Thousands rallied in support of Korean teachers in Yeouido Park on Saturday evening. They demanded President Park Geun-hye change course and restore the union’s legal status, taking the opportunity to protest against the government’s general education policy and its reaction to the Sewol ferry accident.

The government withdrew recognition of the Korean Teachers and Education Workers Union, or KTU, on the grounds that it violated labor laws that state “an organization shall not be regarded as a trade union…where those who are not workers are allowed to join it.” The union allowed nine fired teachers to remain members. The government action was upheld in court.

The KTU assert the teachers were fired unfairly and that the union has the sole right to decide their membership, not the government. “An unjust law is not a law. Since an unjust law is not a law, we don’t have a duty to abide it. Since an unjust law is not a law, we must smash it,” said Union President Kim Jung-hoon in an emotional speech to the members.
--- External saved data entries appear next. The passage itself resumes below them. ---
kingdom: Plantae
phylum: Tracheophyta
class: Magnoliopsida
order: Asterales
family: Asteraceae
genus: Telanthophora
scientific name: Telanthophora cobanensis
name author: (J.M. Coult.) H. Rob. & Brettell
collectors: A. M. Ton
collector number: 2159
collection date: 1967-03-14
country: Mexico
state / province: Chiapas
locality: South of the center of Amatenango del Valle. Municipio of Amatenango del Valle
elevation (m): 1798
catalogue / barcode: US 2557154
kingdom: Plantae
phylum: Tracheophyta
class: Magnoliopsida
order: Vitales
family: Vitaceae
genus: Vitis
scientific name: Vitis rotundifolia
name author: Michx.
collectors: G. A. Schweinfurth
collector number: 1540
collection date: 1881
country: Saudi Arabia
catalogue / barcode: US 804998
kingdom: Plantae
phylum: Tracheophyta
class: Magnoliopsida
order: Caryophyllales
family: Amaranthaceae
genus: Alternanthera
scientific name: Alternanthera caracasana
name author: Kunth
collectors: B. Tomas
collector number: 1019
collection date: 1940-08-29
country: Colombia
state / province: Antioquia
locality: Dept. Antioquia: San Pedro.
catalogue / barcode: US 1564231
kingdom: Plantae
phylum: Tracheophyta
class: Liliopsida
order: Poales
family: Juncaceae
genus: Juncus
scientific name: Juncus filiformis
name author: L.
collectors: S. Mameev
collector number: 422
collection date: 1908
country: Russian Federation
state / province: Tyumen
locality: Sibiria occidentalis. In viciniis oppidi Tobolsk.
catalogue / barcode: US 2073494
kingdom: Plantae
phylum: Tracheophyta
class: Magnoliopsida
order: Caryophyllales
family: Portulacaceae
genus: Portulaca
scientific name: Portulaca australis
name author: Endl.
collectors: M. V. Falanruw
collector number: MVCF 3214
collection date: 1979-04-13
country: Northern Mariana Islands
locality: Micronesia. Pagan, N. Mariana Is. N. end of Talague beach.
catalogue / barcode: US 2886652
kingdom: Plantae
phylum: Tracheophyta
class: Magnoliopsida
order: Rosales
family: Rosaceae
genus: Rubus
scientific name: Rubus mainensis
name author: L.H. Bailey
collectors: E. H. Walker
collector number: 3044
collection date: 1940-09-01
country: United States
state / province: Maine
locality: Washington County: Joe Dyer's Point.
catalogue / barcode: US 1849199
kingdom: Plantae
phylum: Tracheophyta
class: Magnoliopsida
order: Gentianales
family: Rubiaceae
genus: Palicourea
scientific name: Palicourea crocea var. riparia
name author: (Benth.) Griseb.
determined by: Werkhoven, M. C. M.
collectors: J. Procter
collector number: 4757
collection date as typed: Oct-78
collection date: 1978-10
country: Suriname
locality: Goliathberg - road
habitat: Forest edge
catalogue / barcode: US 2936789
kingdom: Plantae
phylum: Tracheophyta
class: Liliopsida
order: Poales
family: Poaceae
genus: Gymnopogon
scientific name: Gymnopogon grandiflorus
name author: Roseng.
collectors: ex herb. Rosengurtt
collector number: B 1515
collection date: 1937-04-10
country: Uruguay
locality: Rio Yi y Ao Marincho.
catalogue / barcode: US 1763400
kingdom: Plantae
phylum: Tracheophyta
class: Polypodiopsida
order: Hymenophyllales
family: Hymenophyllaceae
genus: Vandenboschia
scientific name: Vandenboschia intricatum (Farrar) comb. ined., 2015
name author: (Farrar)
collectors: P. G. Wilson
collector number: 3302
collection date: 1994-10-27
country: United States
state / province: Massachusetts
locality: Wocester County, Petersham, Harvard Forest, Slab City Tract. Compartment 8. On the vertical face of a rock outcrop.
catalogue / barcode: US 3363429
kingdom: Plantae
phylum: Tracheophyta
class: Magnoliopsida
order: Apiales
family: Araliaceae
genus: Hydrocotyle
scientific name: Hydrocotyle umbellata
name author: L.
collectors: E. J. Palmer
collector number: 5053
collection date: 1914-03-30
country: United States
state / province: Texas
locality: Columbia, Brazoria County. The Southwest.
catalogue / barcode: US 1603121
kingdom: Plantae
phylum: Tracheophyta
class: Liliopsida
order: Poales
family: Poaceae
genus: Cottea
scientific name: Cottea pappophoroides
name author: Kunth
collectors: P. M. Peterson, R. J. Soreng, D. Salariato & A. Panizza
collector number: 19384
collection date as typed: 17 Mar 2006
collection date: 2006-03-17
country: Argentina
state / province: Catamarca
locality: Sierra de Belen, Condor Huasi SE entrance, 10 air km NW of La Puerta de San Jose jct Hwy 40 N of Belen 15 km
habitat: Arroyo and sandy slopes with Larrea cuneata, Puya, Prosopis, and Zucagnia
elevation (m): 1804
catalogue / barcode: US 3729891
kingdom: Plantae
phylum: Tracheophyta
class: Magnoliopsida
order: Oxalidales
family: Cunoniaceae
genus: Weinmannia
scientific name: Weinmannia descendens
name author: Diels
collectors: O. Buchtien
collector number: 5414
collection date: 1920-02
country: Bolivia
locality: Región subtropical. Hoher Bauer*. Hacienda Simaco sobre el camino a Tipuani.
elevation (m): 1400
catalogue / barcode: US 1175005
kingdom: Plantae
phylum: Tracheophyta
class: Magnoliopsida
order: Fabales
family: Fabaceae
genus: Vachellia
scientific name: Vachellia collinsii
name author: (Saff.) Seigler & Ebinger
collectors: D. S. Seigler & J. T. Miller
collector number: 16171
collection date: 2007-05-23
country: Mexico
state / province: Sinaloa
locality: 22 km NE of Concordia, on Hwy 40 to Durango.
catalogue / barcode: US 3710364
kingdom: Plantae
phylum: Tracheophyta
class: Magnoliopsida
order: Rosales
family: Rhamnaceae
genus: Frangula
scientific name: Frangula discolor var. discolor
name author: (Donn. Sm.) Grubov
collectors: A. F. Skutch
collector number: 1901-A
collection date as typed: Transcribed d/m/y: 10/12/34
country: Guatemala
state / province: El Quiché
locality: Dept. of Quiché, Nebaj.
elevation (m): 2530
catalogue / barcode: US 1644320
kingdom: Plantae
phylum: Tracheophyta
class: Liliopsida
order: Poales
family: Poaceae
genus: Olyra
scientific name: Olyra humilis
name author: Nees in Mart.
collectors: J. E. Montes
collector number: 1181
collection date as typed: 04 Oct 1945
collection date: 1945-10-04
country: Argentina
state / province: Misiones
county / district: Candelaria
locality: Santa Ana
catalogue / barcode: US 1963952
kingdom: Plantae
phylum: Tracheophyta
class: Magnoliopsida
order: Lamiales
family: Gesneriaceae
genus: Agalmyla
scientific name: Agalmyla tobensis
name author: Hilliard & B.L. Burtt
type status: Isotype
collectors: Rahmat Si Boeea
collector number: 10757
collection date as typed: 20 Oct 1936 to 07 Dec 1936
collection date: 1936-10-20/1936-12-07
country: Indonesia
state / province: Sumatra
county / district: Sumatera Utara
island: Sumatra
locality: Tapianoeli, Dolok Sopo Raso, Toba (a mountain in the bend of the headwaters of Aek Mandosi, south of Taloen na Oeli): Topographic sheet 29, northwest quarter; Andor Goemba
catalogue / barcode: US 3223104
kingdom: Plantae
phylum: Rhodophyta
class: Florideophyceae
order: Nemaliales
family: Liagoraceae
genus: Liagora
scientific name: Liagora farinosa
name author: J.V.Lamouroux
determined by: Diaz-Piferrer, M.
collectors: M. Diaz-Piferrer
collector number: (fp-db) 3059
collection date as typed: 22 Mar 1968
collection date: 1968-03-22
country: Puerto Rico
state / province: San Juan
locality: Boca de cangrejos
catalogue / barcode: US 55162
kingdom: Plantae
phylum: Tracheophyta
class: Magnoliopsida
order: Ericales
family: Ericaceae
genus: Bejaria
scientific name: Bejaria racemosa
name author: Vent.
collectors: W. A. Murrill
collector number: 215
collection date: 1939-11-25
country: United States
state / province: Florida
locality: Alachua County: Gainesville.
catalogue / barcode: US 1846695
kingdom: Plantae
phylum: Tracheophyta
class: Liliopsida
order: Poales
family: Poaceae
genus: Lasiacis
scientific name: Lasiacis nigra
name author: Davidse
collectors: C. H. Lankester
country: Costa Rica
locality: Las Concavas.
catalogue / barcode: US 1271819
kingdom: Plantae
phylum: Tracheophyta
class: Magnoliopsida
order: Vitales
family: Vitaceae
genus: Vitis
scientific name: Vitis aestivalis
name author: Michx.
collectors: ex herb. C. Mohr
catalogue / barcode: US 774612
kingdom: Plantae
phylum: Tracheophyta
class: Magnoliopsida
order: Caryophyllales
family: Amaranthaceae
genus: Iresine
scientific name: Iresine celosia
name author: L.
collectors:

The teachers were fired for various reasons including protesting school corruption or overall policy, illegal campaigning and preparing material for a seminar with other teachers using a North Korean textbook. Those gathered on Saturday night felt the government was using the dismissed teachers’ membership in the union to pursue a political agenda and banish the union.

“When she was a lawmaker seven or eight years ago she said one harmful insect makes the Korean Peninsula red. It is exactly what she has in mind about the teacher’s union,” says Hwang Hyun-Su, the KTU international secretary. “She thinks that the teacher’s union members are just followers of North Korea or something. It is very old fashioned thinking that exists among Korean conservatives.”

Despite the serious nature of the protest, the event on Saturday also had many light-hearted moments. President Park was portrayed as a foolish chicken throughout. One skit on stage featured union members from Gangwon Province throwing their region’s famous potatoes at a mock-up of the president, to the crowd’s delight.

The right claims the union is ignoring the law and their responsibility to be political neutral. “They even included a fired teacher who was found guilty in the court because he ignored election law. It is doubtful if they are really a teachers’ collective,” says Saenuri party spokesman Kim Hyun-suk.

The KTU has been riddled with controversy since its inception in 1989. The Roh Tae-woo administration declared the KTU illegal and dismissed all 1537 members, however the union defeated the government on appeal in court. President Kim Dae-Jung legalized the KTU when he created an amendment in the law for teacher’s unions. It remains the second largest teachers’ union with 77,000 members behind the Korean Federation of Teachers’ Association.

In the KTU manifesto it says that they believe the Korean education system “cultivates students who are selfish and obedient; we do not teach them to be independent human beings who live collaborating and fulfilling lives.” It also calls for teachers to develop students that can “carry out democratization and destroy all vestiges of the decades of military dictatorships, and who can achieve the reunification of Korea.”

Criticism of the government decision has also come from outside of Korea. The International Labor Organization (ILO) argues that allowing retired and dismissed workers to become union members and leaders was internationally accepted. As early as 2002 the ILO recommended to the Korean government that “eligibility for union membership is something for the union to decide through its bylaws, and the government authorities may not infringe this right of labor unions.”

The ILO has eight key agreements seen as crucial to the rights of free association. South Korea is one of only seven countries of the total 183 ILO member states that have not ratified four of those eight agreements. The others are China, Brunei, Fiji, the Maldives, the Marshall Islands, and Tuvalu.

“The Korean economy is ranked 11th or 12th in the world, but the labour rights and teachers’ rights are very low. The situation is not good,” says Hwang.